The new shirts are cool as hell though. I wouldn't pay that much for a t-shirt. I only payed about $30 for an Armani Exchange t-shirt once and it was made in the USA and the best quality t-shirt I've ever owned.


----------



## ambitious (Oct 29, 2007)

I have to agree, those Affliction t-shirts look horrible! I stick with Ed Hardey and so does my wife we love ED i even have the whole collection of shoes he designed. He He He


----------



## Aggression (Oct 4, 2007)

I am the exact opposite, I think Ed Hardy, stuff is ugly as hell and think the Affliction stuff is cool. Every one has they're own taste and that's why it's had to predict what will sell.


----------



## frankiko (Jun 13, 2008)

yikesssss... what occasion can i wear those shirts?.... i can only think of halloween party (maybe)..  (sorry, but i think there's just too much reference to "death" on it)......but, yeah, how they print this stuff interests me.


----------



## kylerogers (Jul 30, 2008)

frankiko said:


> yikesssss... what occasion can i wear those shirts?.... i can only think of halloween party (maybe)..  (sorry, but i think there's just too much reference to "death" on it)......but, yeah, how they print this stuff interests me.

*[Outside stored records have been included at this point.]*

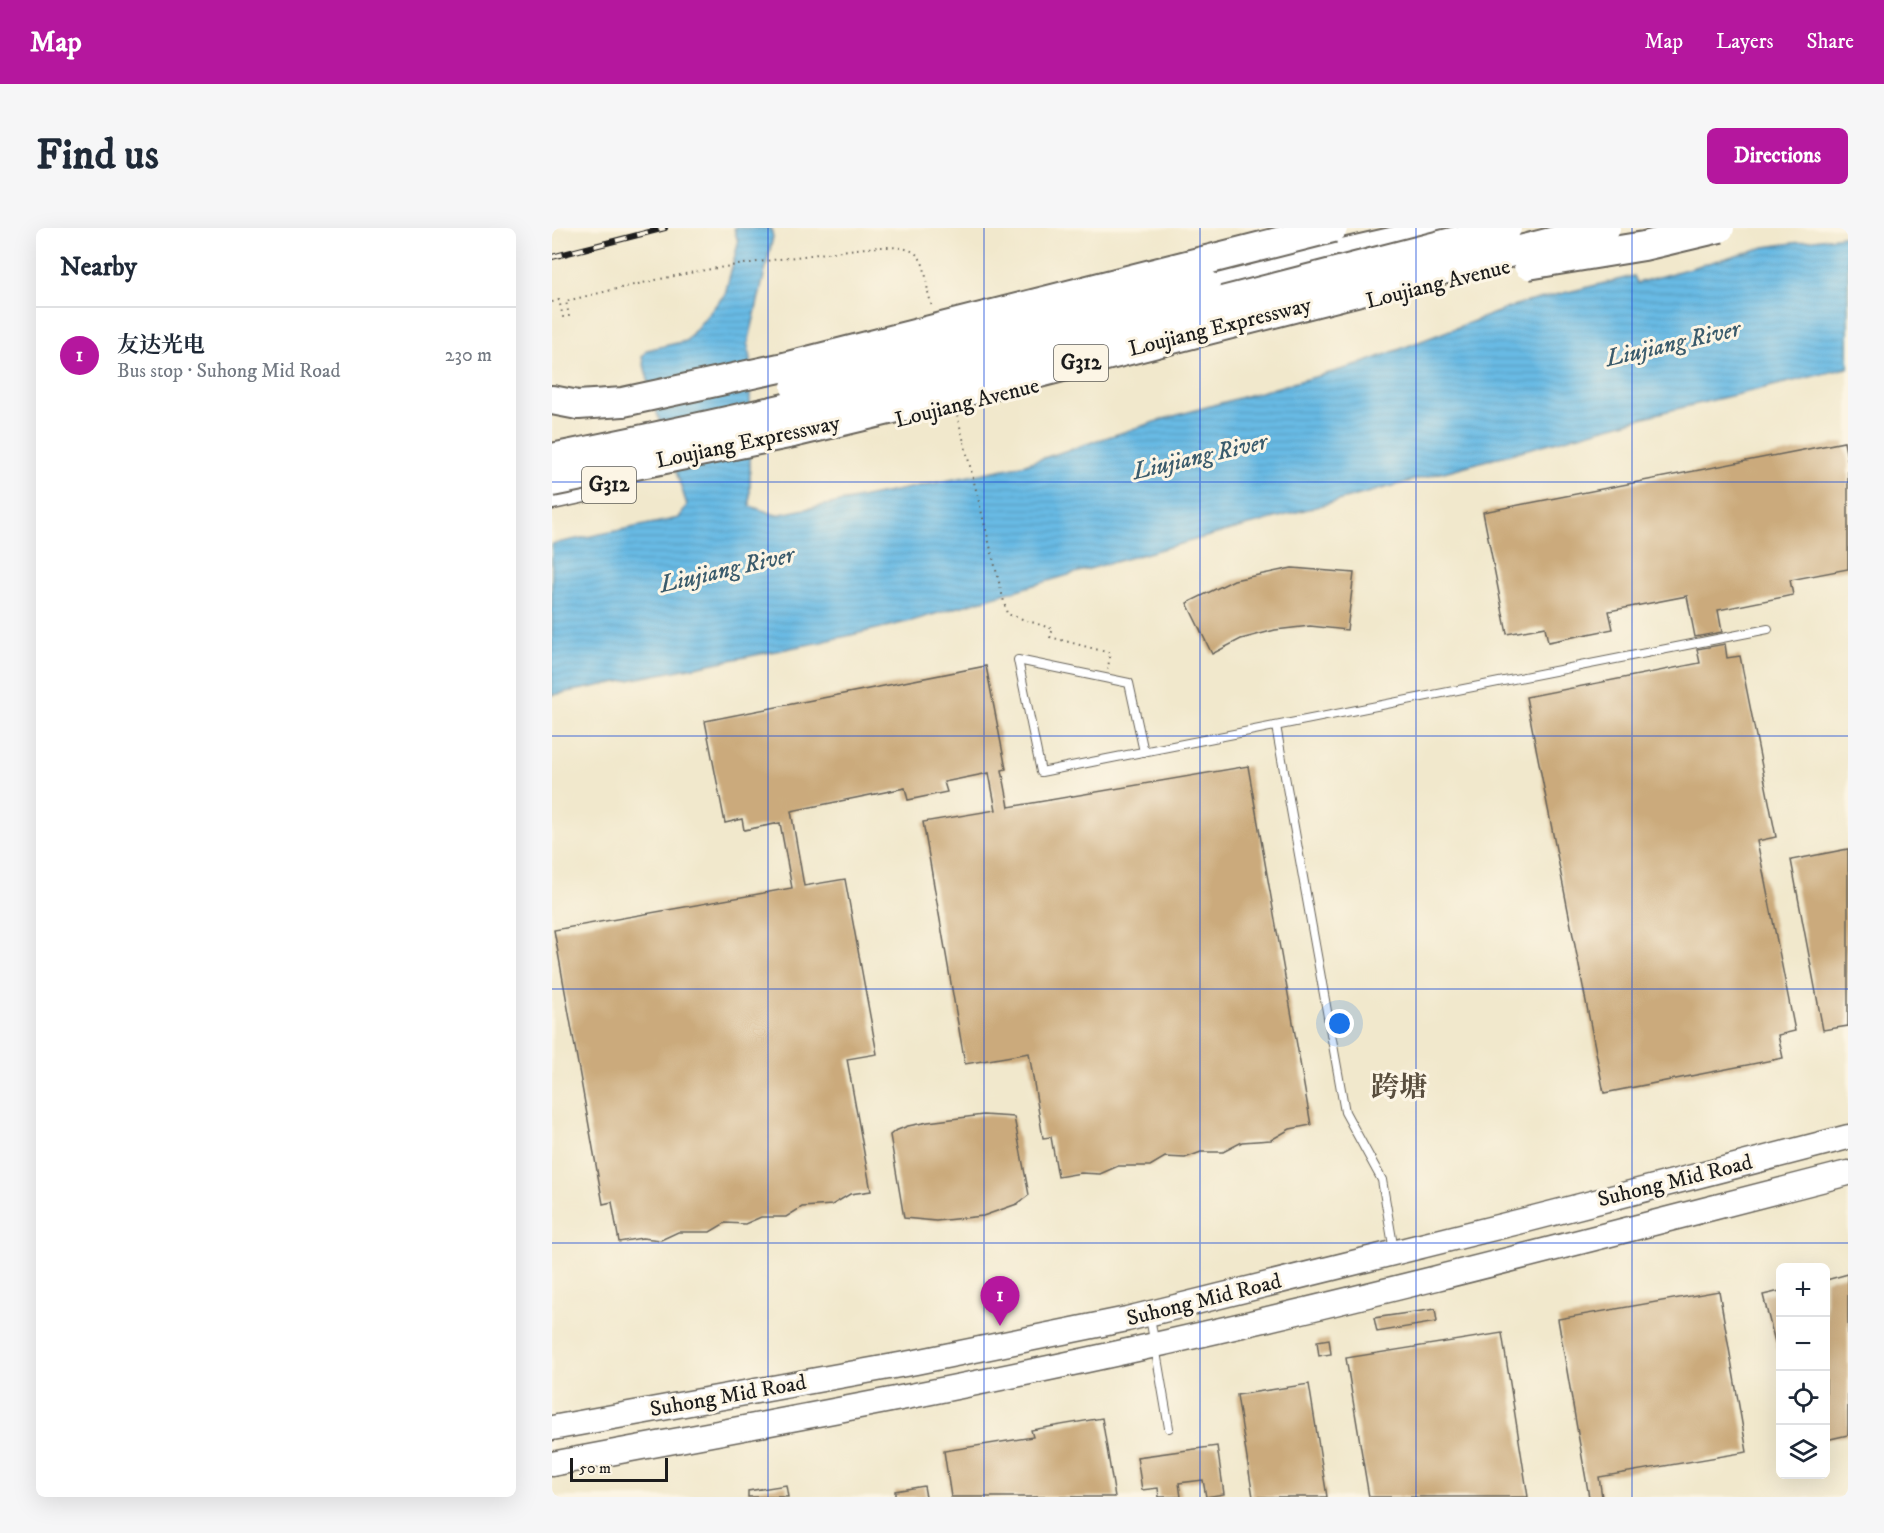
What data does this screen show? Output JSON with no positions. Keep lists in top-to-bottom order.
{
  "streets": {
    "highway": ["Loujiang Expressway", "G312"],
    "main road": ["Loujiang Avenue", "Suhong Mid Road"]
  },
  "districts": ["跨塘"],
  "water": ["Liujiang River"],
  "scale_bar": "50 m",
  "page": {
    "header": "Map",
    "nav": ["Map", "Layers", "Share"],
    "buttons": "Directions",
    "title": "Find us",
    "heading": "Nearby",
    "list": [
      {
        "mark": "1",
        "name": "友达光电",
        "note": "Bus stop · Suhong Mid Road",
        "value": "230 m"
      }
    ],
    "map_buttons": ["+", "−"],
    "pins": "1",
    "scale": "50 m"
  }
}
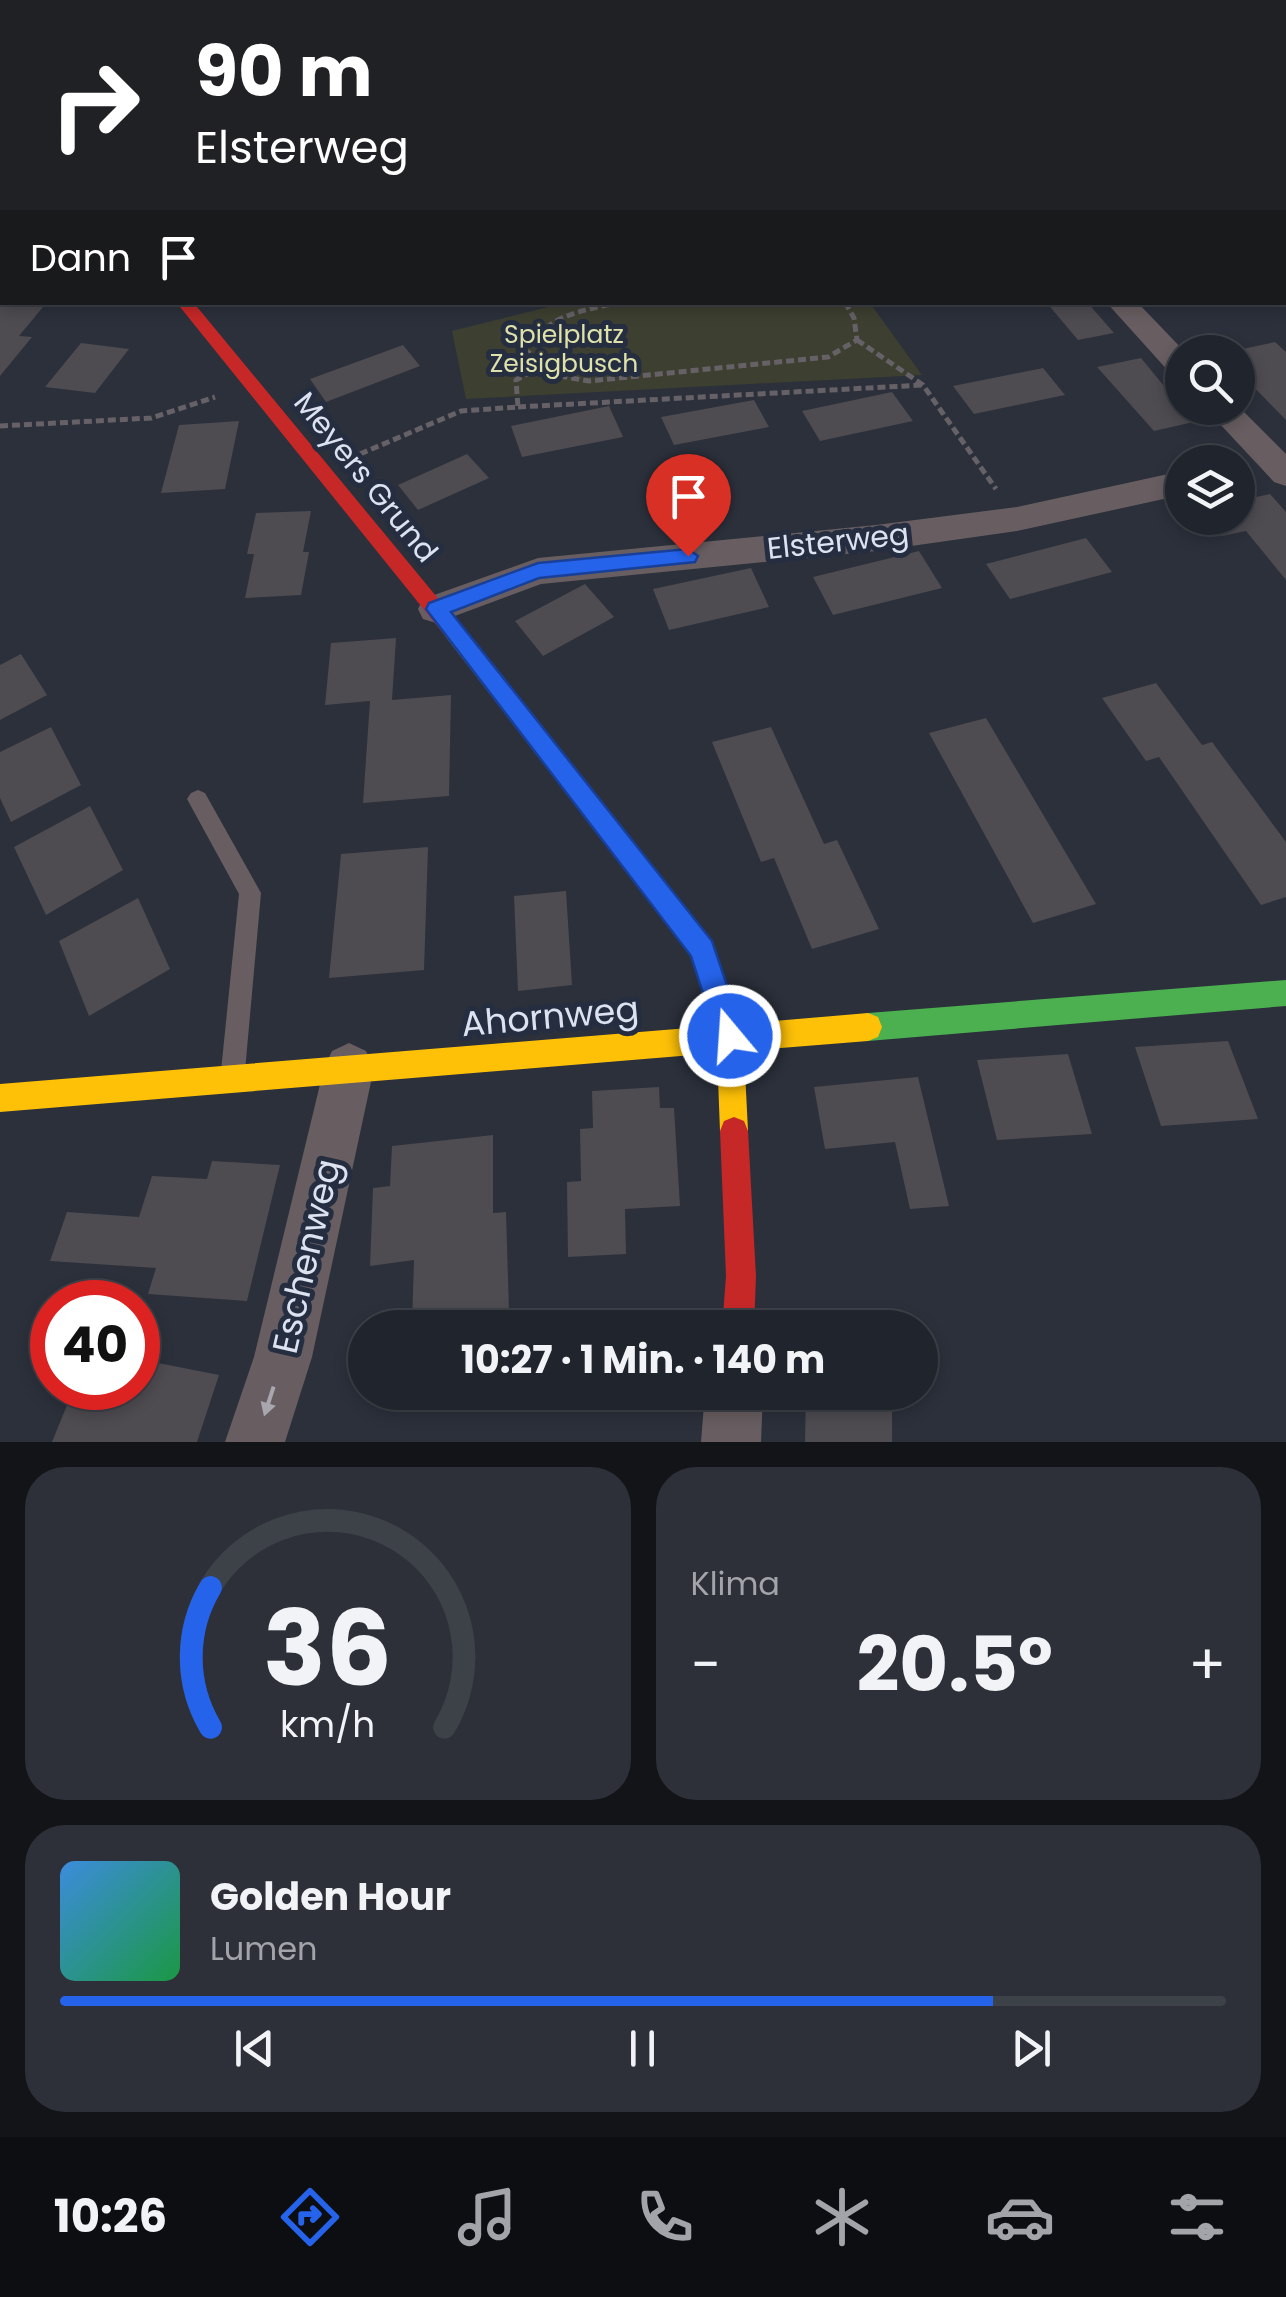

I go to bars to watch the UFC fights on Saturday and people do in fact wear them to the fights.


----------



## mtmob (Apr 21, 2007)

I think Affliction and Ed hardy Suck....lol Honestly im really tired of that all over print its gotta die out soon...lol I hope it does atleast..oh yeah and all thta tattoo art has to go already i think everyon is copying everyone and its getting really hard to find something original. I mean dont get me wrong I liked the all over print when it came out what about 2 yrs ago...but damn now i se it everywhere and its like the designers are putting no thought into there designs...sometimes i see some of the dumbest stuff on shirt and just cuz they printed it all over ppl go crazy and buy it.

Im just hoping for a new style not trying to bash anyone...


----------



## jmlampert23 (Nov 7, 2008)

i love the affliction line. it is great stuff.


----------



## pshawny (Feb 27, 2008)

Any business that can thrive like that gets some of my respect. But I'd still rather people buy my fight gear


----------



## sid (Oct 6, 2007)

I think these shirts have more shock value than art appeal. The new Ed Hardy and Affliction shirts say "super size me". I notice most people say "How did they do that" than Wow what great art". In the art world more is not better, good art is better. I prefer to see some canvas (Tee shirt) so it won't look like it was made from printed fabric and then constructed into a shirt. Otherwise what are they doing differently that any clothing designer who uses pre printed fabrics does.


----------